The Church’s more important feast days provided opportunities for special holidays, with silence at meals relaxed, set study waived in favour of free reading in the library, more free time, sporting fixtures, perhaps a concert for the superior’s or prefect’s feast day. Some of the priests who were prefect of the school in later years were Frs Drake, Kevin English, Littleton and Connolly.
Fr J. F. McMahon was appointed superior of the Douglas Park community in 1954. He modernised the curriculum of the school, bringing it more into line with a normal Australian secondary school. The number of students was usually around fifty, but in 1958 there were seventy one. When the Superior General visited in 1962, he wondered if the modernisation had not gone too far, and called for a return to more strict discipline and the teaching of obedience. But already questions were being asked about the value of the school, or its relevance in Australia’s changing educational scene. A survey of alumni over ten years from 1935 showed that only about 20% continued to ordination. The increasing complexity of the school system made it more difficult for a small secondary school to perform well, and it was suggested that aspirants to the society could complete their education at one of the other MSC schools before entering the novitiate. The Apostolic School finally closed in 1966. There was some discussion about re opening, but the decision was taken not to do so.
Lay Brothers’ Formation
Young men intending to join the society as lay brothers had been coming to Douglas Park for their novitiate since 1913. There had been no comprehensive plan to train them in working skills or trades, though this was suggested from time to time. Of course some were already skilled in trades, or had learned skills from the older brothers. When accommodation was at a premium in the 1950s, the brothers built a new wing, the Brother’s Wing, which has since become the main accommodation for the community.
A plan for formal training of the brothers was finally devised in the 1960s, and a course of training to begin at the Brothers’ Training Centre was approved in July 1967.

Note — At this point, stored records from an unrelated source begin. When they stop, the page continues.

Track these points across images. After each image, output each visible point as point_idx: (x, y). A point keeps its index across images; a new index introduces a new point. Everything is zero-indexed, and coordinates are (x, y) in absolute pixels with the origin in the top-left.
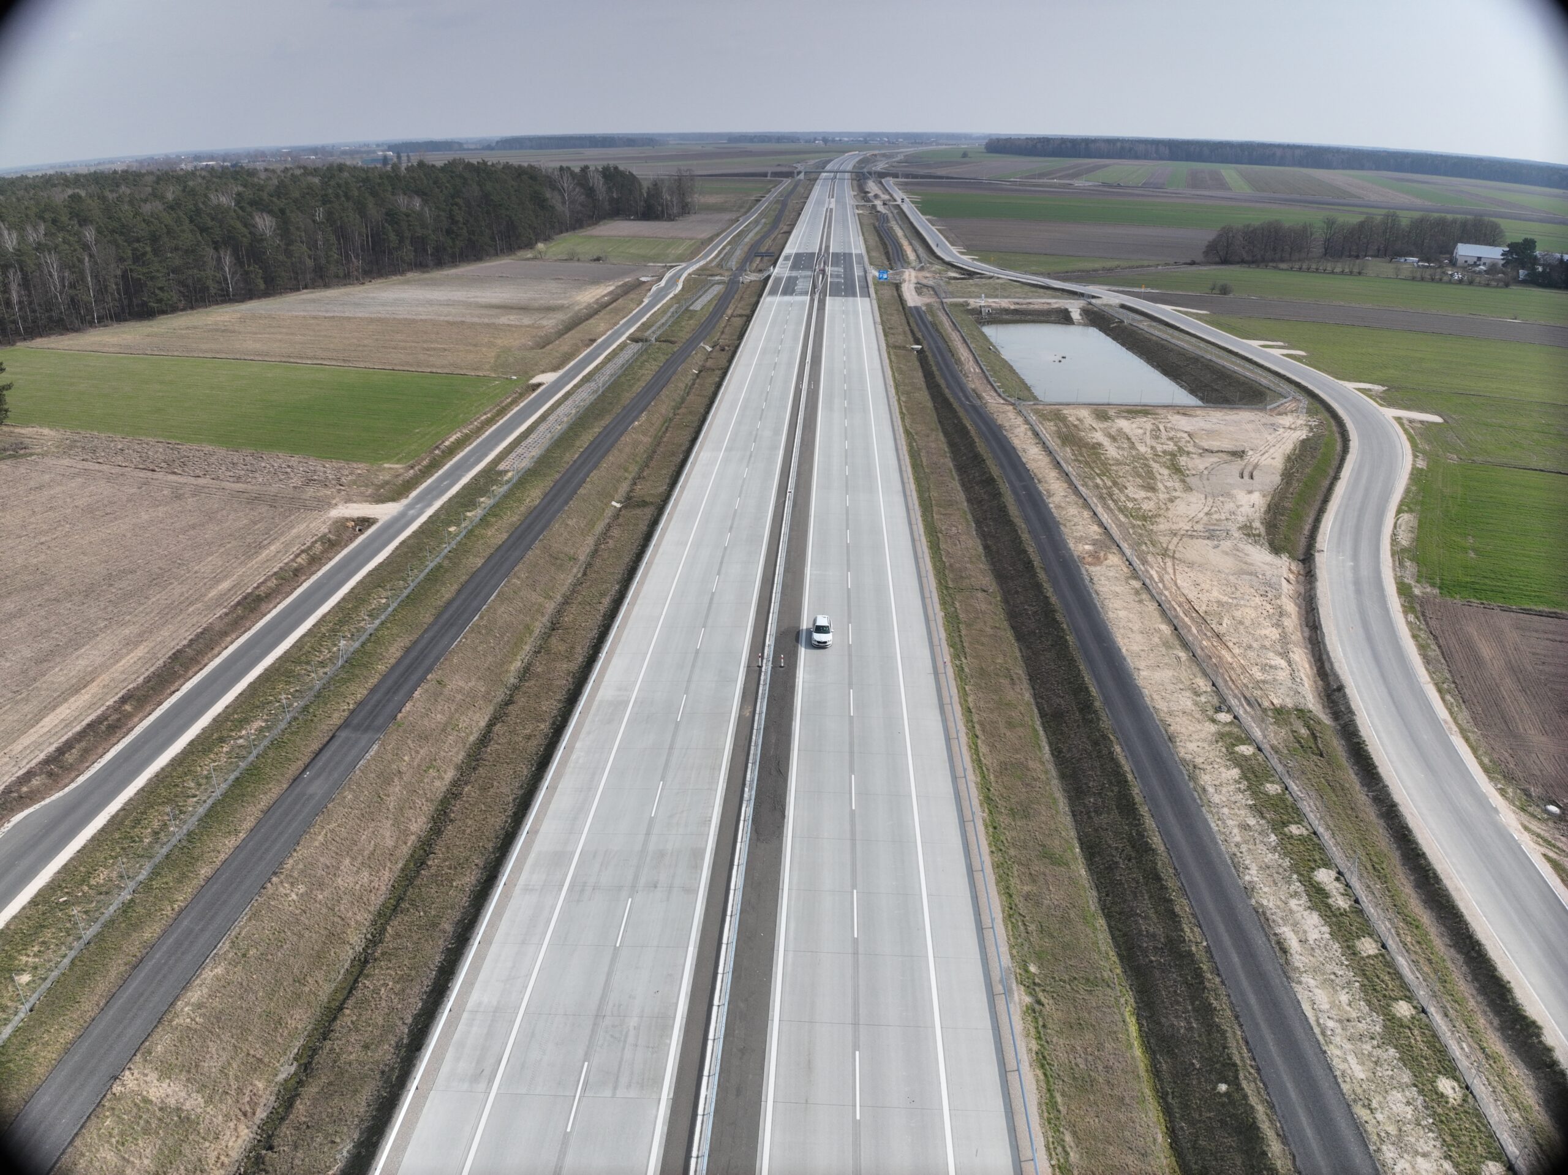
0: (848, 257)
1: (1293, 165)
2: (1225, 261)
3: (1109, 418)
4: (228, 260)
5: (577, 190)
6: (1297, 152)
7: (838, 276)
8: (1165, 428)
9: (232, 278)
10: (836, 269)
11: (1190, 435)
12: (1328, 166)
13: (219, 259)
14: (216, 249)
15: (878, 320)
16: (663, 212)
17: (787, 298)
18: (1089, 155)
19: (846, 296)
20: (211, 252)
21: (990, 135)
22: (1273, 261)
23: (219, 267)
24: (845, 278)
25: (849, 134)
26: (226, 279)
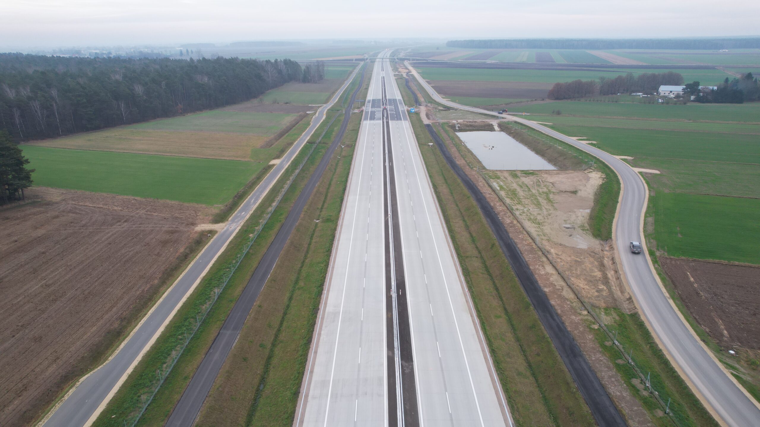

They would have classes in religion, secular subjects and a range of basic skills during their novitiate years, then stay on for two years of technical training. The course commenced that August, but the scheme did not last very long; at the end of 1970 the brothers on the second year of the course were given other appointments, and the younger brothers had already been transferred to Croydon.
By the 1970s then, St Mary’s Towers had ceased to be the centre for training of aspirants to the MSC society, except for a novitiate in some years. The way was open for new uses for the buildings and grounds.